Carlos Santos Ferreira, ex-presidente executivo da CGD, assinalou que os bancos, à data, tinham capital e liquidez, e que o projeto em causa foi classificado como Projeto de Interesse Nacional (PIN).

“Quero crer para mim que nunca foi concedido um crédito com garantias de valor inferior. Não tive conhecimento de que tal tivesse acontecido, nem quero crer que tal aconteceu”, sublinhou.

Armando Vara, que está preso por tráfico de influência no âmbito do caso Face Oculta, disse que a CGD se envolveu na operação de financiamento “porque acreditava no projeto e no potencial para o país”, assegurando que “aquela decisão [de conceder crédito] era racional senão não tinha sido aprovada”.

Numa resposta ao deputado do CDS-PP João Almeida, o ex-ministro da Juventude e Desporto, condenado por tráfico de influência, apontou para a crise económica que se seguiu e disse que a culpa “foi das circunstâncias que ocorreram”. “É muito fácil saber o resultado depois do jogo”, vincou.

Já Teixeira dos Santos, ministro das Finanças à data da operação, demarcou-se da mesma: “Nunca fiz qualquer determinação à CGD para se envolver em qualquer operação de financiamento. No que me diz respeito, a CGD participou nesses projetos dentro do desenvolvimento do seu negócio e do mandato que tinha”, disse.
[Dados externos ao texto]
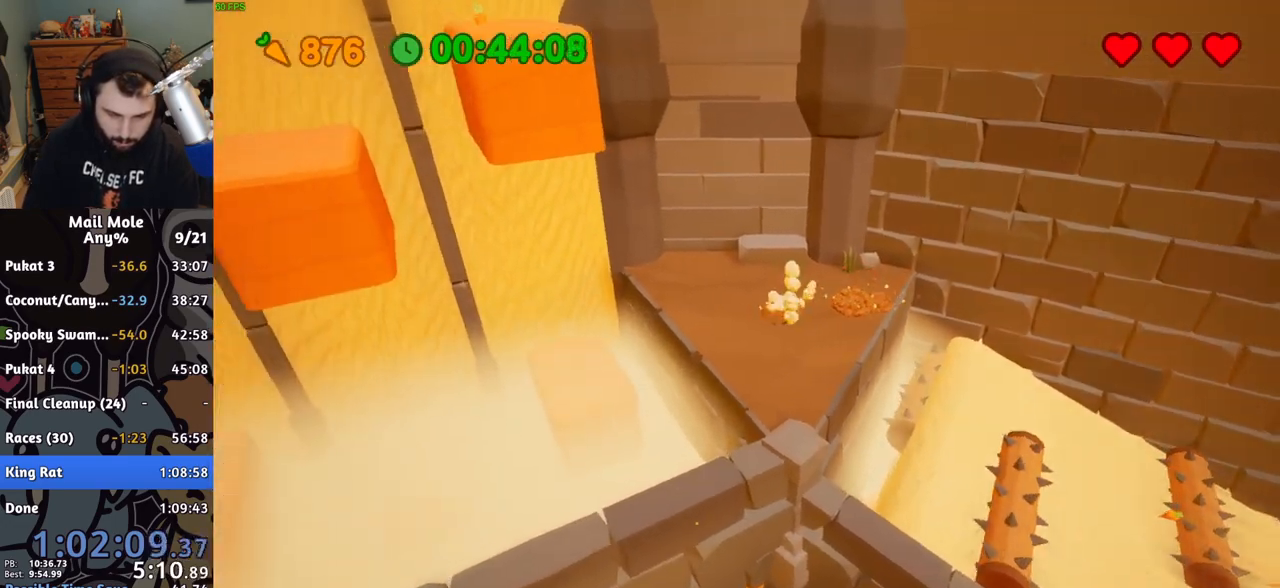
{"buttons": [], "left_stick": "center", "right_stick": "center", "button_events": [[33, "CROSS", "up"], [33, "SQUARE", "up"]]}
Em 28 de julho de 2017, o atual presidente executivo do banco público, Paulo Macedo, disse que a exposição da CGD à Artlant era “zero”, estando as perdas já provisionadas.

Já sobre o financiamento ao empreendimento de Vale do Lobo, Armando Vara foi taxativo durante a comissão parlamentar de inquérito, afirmando na altura acreditar que a CGD ainda ia ganhar dinheiro com o empreendimento.

“Estou seguro de que a CGD não perderá dinheiro com aquele ativo. Os ativos imobiliários, tal como desvalorizaram, agora estão a valorizar. O ‘resort’ teve condições para pagar 100 milhões de euros enquanto as condições eram muito difíceis”, assinalou Vara, em 22 de março de 2017.

“Vai ser vendido no mínimo pelo valor que a CGD lá colocou, mas atrevo-me a pensar que vai ser vendido acima desse valor”, afirmou.

O ex-administrador da CGD disse ainda que à data o financiamento “estava a ser disputado por várias entidades”, e que “as garantias superavam largamente o montante que estava a ser pedido à CGD”.

Em 04 de janeiro de 2018, a CGD confirmou que vendeu 223 milhões de euros em créditos do empreendimento de Vale do Lobo à ECS Capital.

No entanto, no dia 07 de fevereiro deste ano, em audição na Comissão do Orçamento, Finanças e Modernização Administrativa, Paulo Macedo disse que o banco decidiu ficar com os créditos mais problemáticos, e que “a Caixa está determinada a não desistir e a recuperar dinheiro e valores que haja mesmo em situações muito difíceis”.

O parlamento debate hoje um projeto de resolução de CDS-PP, PSD, PS e BE para a constituição de uma comissão eventual de inquérito parlamentar à recapitalização da CGD e à gestão do banco.